I have since elementary school, and I've dreamed of becoming a published author. I started off writing stupid plays in elementary school, then it grew it almost writing a full-blown novel in middle school. I have no idea where that thing went to. It was all notebook paper and bad writing. In high school, my writing was kinda pushed to the side so I could focus on school. When I entered college, I started writing small poems about my now ex-boyfriend.

I was scared to express myself to him sometimes, the intensity of my feelings for him scared me. So instead of telling him, I wrote them down. When I tried to share them with him, he hated it. He thought writing down feelings was weird and creepy. So I didn't share anything else with him. When we finally broke up for good, everything just poured out of me. What I couldn't express verbally, I wrote or typed out.

I always have ideas flowing through my head. They never cease and I wouldn't want them to. Writing gives me an escape, from stress, work, school, or fights. It gives me a place to vent and to be open with everything. This is a reason I love writing for Odyssey, not only has this place brought me amazing friends but revived my love for writing.
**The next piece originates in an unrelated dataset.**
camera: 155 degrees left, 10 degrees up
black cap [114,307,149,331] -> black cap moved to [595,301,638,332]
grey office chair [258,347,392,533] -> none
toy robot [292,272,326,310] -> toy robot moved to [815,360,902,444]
I'm never without my notebook anymore, I'd get distracted in class by an idea and have to write I think then and there.

I love sharing my more personal writing with close friends, especially my poems as of late. I found that I have a voice for young women who find themselves in a toxic relationship much like mine was. I want to speak out and show them that you can grow from the bullshit. It may take some time, but you will be better.

Writing saved my sanity. It allows me to express myself without having to use my actual voice. Anyone who knows me, knows I hate public speaking. I tend to psych myself out leading up to it. My current projects include writing for Odyssey every week, I'm in the process of trying to continue my short stories, and I'm excited to announce that I'm currently working on my very first poetry book!

Writing has given me so much, and I'm so looking forward to making a career out of something I love so much.